» SOURCE TEXT
# Star Wars: Empire At War Gold Pack



## FanEAW (Jan 5, 2009)

hi, bought star wars EAW gold pakc and wont install...
so here we go...

when i went to install the game i saw that the button "Play EAW" was enabled... (wth image file)

i installed Gold Pack and then got an error... (omg image file)

skipped right from intalling the original game to the expansion (in other words it didnt install at all)... (WOW image file)

went to check in add/remove programs... then saw the game Star Wars Empire At War (size is 528 kb!!!) wich is pretty weird...

i have included some images as attachments to clarify things a litle... plz help me how to remove this thing?


----------



## Tiber Septim (Feb 9, 2006)

Hi.
Uninstall everything you have already installed (I'm guessing the expansion).

Then, when you pop the disc in to install, are you able to click on the gold button that says 'Install Star Wars Empire At War Gold Pack' (The one in the middle)?


----------



## FanEAW (Jan 5, 2009)

Tiber Septim said:


> Hi.
> Uninstall everything you have already installed (I'm guessing the expansion).
> 
> Then, when you pop the disc in to install, are you able to click on the gold button that says 'Install Star Wars Empire At War Gold Pack' (The one in the middle)?


yes, but the weird thing is i didnt install the original game yet... and it says its intalled... in add/remove programs it says its there... but not the right size: 528 KB... i already had the game EAW intalled on it but I uninstalled it badly... is there a command in the windowns command that i can do to completely remove it? i can provide a log... just dont know wich program to use...


----------



## Tiber Septim (Feb 9, 2006)

You can use CCleaner.
Run it, go into the 'Tools' tab. Find SW:EAW and uninstall it.
That should completely remove it.


----------



## FanEAW (Jan 5, 2009)

thank you, ill try that and return to you.


----------



## FanEAW (Jan 5, 2009)

» TASKS TO CARRY OUT
1. Write out the part of the Empire At War Gold Pack install thread from "Run it, go into" to "return to you.".
2. In the Empire At War Gold Pack install thread, which program does Tiber Septim suggest for completely removing the game?
3. Summarize the Empire At War Gold Pack install thread in two sentences.

» DATA EXTRACT
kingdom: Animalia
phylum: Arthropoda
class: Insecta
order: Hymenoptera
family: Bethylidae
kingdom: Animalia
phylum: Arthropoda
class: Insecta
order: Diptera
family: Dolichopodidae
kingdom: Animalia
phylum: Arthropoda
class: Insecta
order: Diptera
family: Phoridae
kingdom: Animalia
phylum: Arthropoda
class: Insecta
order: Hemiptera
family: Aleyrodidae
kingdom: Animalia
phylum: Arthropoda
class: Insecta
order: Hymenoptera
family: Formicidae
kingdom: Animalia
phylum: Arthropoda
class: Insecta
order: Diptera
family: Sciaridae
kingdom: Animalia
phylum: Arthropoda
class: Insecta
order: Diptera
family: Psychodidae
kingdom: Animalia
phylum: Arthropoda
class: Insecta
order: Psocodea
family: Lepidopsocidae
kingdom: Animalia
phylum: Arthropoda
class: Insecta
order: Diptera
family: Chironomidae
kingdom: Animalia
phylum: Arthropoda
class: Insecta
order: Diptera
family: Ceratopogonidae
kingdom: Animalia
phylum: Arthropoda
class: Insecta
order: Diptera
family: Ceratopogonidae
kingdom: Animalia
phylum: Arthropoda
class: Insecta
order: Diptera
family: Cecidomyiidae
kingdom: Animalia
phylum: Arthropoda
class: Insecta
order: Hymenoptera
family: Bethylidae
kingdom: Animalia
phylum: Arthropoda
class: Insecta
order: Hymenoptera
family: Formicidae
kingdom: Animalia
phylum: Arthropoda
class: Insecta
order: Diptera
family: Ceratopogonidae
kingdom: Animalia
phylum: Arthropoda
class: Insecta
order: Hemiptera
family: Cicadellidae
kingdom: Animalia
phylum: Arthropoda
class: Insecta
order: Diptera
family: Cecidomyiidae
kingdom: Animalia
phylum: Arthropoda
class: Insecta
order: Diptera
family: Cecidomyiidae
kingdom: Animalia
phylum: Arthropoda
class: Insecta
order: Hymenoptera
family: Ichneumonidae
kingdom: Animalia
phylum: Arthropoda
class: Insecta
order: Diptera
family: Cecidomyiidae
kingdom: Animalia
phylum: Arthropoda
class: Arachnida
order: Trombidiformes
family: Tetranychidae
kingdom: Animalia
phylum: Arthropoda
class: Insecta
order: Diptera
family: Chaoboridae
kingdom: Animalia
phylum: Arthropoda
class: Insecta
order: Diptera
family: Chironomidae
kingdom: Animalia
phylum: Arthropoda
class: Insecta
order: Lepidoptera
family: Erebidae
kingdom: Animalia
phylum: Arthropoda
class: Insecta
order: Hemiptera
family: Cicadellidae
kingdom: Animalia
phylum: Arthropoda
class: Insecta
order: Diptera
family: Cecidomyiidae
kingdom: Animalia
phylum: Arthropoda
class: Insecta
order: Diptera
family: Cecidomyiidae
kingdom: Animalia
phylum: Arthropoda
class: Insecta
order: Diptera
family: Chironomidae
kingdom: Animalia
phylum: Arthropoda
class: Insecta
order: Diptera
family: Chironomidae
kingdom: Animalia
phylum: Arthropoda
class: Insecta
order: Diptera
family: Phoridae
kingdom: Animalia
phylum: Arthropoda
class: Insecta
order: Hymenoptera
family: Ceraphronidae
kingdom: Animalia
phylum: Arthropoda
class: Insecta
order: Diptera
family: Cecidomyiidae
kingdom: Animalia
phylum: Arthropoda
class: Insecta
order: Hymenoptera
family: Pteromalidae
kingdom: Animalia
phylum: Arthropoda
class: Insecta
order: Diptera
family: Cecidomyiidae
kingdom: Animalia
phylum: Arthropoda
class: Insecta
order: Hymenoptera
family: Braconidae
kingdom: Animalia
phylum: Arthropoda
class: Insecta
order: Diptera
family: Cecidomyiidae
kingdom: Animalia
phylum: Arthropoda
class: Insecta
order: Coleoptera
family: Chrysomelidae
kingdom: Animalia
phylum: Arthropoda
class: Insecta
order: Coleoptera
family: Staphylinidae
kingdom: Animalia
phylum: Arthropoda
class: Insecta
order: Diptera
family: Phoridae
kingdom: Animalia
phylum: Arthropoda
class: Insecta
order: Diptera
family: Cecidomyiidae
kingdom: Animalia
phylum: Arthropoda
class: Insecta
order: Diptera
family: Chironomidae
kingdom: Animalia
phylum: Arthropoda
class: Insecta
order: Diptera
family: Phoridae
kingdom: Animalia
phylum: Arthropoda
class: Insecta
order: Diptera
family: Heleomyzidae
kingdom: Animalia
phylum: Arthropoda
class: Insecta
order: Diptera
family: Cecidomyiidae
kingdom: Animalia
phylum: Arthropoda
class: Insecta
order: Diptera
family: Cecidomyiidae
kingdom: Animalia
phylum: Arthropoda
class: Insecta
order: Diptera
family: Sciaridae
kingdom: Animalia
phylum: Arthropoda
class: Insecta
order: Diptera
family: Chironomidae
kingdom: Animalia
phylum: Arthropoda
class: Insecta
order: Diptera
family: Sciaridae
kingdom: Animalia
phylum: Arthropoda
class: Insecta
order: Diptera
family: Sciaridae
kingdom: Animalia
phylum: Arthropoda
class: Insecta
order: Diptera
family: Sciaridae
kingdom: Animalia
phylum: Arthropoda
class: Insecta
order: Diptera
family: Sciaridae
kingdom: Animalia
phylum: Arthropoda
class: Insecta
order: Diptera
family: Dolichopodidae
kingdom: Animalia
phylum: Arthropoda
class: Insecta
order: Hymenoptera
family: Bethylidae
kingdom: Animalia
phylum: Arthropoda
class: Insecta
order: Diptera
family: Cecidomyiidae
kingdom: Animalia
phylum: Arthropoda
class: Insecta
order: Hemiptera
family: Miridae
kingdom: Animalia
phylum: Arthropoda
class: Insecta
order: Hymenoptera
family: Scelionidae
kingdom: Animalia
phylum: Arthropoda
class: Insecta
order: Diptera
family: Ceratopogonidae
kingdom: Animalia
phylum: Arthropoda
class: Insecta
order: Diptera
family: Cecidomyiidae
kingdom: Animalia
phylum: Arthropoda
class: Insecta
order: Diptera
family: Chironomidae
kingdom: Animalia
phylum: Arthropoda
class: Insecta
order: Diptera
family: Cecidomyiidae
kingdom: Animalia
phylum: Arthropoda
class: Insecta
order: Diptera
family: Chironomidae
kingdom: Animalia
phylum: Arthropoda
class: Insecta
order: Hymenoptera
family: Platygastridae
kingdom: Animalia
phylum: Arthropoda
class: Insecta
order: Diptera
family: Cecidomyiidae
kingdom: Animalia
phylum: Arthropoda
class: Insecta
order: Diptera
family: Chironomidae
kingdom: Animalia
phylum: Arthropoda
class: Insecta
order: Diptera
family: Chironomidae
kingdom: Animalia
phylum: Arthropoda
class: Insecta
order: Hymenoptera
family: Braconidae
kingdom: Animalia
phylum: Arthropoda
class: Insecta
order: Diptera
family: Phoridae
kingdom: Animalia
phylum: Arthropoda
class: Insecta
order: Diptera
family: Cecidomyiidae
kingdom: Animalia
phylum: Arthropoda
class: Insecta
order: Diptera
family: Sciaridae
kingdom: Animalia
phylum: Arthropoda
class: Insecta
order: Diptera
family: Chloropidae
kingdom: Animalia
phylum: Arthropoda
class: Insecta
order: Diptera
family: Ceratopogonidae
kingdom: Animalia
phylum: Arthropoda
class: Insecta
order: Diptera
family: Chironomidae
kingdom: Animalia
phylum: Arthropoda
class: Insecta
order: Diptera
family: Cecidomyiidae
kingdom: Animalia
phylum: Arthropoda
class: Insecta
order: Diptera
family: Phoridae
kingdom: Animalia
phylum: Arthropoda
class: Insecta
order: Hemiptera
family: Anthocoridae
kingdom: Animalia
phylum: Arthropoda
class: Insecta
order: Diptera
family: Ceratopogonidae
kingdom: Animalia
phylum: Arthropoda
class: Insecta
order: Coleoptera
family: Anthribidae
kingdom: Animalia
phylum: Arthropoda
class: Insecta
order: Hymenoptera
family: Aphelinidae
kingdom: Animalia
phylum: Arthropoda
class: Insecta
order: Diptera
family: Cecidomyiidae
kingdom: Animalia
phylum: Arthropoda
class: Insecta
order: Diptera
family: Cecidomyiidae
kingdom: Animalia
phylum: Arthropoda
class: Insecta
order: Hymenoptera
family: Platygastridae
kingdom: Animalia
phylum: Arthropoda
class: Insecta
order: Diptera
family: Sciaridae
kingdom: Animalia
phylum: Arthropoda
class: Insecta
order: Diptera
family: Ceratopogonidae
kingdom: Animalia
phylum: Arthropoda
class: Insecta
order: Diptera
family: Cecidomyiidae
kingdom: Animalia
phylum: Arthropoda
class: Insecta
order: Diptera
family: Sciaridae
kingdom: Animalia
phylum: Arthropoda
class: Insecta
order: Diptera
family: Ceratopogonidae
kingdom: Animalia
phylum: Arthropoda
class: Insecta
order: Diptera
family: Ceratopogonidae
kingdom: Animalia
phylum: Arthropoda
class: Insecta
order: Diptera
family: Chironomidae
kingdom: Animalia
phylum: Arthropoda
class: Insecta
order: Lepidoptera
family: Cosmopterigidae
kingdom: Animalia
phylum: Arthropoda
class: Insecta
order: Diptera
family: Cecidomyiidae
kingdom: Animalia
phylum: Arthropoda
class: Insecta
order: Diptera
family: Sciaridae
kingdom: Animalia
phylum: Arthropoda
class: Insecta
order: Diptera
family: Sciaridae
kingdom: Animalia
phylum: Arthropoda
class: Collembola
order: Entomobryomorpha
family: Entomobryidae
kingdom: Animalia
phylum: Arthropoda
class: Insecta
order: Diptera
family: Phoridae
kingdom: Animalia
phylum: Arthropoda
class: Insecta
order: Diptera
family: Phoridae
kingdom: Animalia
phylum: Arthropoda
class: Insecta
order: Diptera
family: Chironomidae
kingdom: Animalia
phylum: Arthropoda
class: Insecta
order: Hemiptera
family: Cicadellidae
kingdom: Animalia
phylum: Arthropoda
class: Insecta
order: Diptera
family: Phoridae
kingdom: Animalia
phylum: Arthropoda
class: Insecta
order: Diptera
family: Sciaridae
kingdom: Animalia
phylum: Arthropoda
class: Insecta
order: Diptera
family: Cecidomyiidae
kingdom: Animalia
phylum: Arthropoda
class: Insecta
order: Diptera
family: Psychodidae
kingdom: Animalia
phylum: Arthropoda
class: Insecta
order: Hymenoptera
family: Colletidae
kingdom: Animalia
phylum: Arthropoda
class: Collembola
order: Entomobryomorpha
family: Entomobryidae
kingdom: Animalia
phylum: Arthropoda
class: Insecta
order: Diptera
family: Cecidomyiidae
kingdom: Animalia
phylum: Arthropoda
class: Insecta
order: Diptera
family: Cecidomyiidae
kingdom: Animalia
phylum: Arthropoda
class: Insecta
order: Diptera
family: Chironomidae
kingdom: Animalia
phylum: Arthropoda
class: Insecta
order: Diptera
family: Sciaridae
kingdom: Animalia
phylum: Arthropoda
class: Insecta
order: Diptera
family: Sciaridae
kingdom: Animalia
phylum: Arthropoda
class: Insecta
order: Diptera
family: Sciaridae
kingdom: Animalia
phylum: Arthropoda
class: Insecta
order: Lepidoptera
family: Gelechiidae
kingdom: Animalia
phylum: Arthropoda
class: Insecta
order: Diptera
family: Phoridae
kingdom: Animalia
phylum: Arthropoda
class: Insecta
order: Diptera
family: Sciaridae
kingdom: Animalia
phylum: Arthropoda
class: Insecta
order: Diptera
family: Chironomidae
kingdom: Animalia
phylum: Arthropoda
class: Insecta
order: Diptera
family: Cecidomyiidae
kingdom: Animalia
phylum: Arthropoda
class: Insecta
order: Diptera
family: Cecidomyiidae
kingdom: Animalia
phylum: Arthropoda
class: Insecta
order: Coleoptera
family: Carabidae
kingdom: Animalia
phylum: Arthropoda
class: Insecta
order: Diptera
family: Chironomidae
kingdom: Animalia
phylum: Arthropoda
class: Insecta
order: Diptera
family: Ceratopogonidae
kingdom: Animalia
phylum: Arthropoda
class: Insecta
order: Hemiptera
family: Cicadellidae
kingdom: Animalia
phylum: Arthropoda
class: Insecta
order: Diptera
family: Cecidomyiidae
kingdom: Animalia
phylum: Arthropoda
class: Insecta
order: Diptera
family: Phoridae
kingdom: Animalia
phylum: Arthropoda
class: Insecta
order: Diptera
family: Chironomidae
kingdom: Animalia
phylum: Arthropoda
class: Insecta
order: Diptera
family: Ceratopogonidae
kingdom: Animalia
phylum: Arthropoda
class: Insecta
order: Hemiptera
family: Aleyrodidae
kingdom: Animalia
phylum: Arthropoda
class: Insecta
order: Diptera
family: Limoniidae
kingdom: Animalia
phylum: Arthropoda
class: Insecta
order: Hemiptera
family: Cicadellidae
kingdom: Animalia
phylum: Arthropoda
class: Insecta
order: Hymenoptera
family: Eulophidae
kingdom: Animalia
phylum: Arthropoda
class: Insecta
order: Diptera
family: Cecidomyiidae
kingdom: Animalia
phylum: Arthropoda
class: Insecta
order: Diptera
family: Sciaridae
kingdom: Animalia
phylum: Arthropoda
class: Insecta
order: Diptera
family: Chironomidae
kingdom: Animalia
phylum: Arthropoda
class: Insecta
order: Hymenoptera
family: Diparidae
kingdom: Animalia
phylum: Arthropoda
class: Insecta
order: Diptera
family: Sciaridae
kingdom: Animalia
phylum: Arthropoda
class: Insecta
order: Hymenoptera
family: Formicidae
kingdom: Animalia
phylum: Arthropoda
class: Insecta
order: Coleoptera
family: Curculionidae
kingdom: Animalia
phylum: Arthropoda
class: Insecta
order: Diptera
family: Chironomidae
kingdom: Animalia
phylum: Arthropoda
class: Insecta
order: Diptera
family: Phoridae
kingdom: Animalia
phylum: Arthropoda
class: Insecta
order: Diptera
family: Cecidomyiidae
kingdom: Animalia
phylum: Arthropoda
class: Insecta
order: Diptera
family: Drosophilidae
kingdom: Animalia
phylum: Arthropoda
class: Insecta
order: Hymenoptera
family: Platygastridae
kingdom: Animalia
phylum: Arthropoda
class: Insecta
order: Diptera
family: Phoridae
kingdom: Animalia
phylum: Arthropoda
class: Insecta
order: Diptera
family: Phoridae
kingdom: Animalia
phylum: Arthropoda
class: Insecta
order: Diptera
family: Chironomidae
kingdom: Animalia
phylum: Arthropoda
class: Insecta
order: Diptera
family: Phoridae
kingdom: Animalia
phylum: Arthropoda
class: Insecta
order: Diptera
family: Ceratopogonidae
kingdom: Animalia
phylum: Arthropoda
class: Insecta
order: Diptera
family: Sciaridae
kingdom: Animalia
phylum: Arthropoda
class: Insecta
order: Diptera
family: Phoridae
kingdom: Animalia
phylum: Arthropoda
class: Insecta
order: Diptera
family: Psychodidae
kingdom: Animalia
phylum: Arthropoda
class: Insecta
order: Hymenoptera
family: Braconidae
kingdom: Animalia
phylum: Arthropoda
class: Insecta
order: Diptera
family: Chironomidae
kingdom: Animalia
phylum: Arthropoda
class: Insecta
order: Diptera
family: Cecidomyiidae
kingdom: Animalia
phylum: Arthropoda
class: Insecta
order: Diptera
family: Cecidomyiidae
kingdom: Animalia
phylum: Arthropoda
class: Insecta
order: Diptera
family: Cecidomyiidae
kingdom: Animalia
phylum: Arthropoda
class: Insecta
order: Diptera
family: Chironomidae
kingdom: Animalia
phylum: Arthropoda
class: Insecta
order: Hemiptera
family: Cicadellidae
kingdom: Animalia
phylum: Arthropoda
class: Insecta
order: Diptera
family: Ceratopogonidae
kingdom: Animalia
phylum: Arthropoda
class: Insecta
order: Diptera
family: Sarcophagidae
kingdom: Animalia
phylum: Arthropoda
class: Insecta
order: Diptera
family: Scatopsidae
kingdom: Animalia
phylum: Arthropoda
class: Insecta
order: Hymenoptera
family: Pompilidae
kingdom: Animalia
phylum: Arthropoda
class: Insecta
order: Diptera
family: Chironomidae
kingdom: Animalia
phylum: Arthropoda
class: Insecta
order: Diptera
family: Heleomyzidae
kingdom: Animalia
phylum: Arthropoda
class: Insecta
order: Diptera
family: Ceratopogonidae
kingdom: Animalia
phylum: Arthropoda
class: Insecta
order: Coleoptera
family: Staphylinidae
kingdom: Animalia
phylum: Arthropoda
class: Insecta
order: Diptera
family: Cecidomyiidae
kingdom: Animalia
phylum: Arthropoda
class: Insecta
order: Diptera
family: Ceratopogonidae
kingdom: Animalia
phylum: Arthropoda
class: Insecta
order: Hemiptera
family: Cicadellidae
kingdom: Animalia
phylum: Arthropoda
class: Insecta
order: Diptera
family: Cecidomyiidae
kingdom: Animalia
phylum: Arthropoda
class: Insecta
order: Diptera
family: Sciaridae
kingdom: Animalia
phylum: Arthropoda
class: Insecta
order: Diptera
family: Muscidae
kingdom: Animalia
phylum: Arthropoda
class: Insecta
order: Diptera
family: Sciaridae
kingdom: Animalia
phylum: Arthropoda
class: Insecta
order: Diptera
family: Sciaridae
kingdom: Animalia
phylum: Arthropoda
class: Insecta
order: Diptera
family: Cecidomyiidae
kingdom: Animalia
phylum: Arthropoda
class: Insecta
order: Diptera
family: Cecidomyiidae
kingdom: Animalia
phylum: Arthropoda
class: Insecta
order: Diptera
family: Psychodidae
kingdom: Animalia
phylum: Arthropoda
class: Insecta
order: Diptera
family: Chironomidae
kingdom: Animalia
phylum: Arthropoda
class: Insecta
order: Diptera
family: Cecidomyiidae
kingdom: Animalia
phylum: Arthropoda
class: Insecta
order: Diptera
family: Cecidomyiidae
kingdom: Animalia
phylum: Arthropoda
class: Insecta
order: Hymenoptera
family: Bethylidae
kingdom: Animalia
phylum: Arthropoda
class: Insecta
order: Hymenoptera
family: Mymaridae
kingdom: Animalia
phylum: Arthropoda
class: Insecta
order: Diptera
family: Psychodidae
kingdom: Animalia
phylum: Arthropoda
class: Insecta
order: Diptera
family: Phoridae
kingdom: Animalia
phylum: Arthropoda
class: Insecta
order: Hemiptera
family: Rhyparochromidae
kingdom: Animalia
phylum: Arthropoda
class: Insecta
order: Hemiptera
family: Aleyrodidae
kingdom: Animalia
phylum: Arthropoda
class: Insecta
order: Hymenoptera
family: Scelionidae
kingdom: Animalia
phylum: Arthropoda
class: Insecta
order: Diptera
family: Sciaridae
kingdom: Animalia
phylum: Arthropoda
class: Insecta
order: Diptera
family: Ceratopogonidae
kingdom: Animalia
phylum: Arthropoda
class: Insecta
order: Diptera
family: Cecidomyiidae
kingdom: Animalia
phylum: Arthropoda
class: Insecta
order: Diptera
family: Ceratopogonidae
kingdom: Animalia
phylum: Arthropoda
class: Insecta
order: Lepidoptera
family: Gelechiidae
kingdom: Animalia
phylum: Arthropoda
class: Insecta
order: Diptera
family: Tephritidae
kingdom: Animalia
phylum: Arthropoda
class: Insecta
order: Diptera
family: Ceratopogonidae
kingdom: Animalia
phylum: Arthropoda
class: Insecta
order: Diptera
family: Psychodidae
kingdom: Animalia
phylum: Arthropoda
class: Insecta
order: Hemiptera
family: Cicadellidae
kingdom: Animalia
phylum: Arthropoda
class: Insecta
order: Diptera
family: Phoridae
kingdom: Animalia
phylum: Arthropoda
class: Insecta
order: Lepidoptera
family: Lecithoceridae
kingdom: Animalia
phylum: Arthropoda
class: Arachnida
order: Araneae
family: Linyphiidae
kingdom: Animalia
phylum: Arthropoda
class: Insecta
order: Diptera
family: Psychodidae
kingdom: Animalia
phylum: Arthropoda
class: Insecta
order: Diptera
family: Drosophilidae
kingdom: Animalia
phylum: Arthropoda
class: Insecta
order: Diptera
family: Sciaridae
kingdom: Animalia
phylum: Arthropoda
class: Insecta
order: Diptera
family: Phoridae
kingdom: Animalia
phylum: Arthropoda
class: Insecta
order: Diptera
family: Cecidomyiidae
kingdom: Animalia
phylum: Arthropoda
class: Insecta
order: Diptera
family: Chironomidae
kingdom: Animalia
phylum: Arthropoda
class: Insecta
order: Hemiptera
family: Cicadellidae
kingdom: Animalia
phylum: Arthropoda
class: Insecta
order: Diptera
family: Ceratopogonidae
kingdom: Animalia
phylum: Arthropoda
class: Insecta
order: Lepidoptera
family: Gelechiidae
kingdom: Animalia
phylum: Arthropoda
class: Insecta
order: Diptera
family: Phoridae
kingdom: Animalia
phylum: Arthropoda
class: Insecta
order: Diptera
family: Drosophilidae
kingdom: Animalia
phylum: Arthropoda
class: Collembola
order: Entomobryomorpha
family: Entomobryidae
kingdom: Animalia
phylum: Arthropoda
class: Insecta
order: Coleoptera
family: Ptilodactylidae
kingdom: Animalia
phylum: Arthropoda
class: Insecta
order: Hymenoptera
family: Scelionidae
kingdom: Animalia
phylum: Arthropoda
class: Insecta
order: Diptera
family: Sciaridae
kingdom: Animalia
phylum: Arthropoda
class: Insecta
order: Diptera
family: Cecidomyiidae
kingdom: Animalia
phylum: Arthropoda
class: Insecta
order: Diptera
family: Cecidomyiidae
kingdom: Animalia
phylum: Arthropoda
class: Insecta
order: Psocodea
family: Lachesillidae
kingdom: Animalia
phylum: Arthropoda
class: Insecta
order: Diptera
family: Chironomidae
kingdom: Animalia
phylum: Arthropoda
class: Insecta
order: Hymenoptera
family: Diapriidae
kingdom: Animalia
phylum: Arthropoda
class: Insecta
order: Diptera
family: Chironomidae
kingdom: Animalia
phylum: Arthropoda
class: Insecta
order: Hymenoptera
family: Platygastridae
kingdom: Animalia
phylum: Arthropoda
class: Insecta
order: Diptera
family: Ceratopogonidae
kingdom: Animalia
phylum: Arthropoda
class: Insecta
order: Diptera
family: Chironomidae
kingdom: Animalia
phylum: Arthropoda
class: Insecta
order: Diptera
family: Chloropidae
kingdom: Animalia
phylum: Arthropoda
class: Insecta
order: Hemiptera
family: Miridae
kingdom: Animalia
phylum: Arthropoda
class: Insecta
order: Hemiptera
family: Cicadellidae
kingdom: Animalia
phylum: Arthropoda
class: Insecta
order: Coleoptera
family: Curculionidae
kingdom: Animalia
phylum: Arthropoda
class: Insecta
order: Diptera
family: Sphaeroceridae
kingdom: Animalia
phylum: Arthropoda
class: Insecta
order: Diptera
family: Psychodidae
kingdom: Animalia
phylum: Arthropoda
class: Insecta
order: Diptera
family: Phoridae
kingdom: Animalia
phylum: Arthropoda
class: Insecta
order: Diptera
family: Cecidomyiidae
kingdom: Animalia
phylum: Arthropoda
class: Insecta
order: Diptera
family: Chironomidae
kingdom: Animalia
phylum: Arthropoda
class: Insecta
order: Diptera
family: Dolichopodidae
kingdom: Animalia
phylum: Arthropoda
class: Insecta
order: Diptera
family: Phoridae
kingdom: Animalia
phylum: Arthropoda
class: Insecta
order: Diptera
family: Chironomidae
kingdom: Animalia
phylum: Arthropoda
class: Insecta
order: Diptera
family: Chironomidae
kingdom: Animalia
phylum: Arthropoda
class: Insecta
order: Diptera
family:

» TASK-BY-TASK SOLUTIONS
1.
Run it, go into the 'Tools' tab. Find SW:EAW and uninstall it.
That should completely remove it.


----------



## FanEAW (Jan 5, 2009)

thank you, ill try that and return to you.

2. CCleaner.

3. FanEAW reports that the Star Wars Empire At War Gold Pack skipped the original game and went straight to the expansion, and that Add/Remove Programs lists Star Wars Empire At War at only 528 KB after an earlier bad uninstall. Tiber Septim advises uninstalling everything and then suggests using the Tools tab in CCleaner to find SW:EAW and uninstall it completely.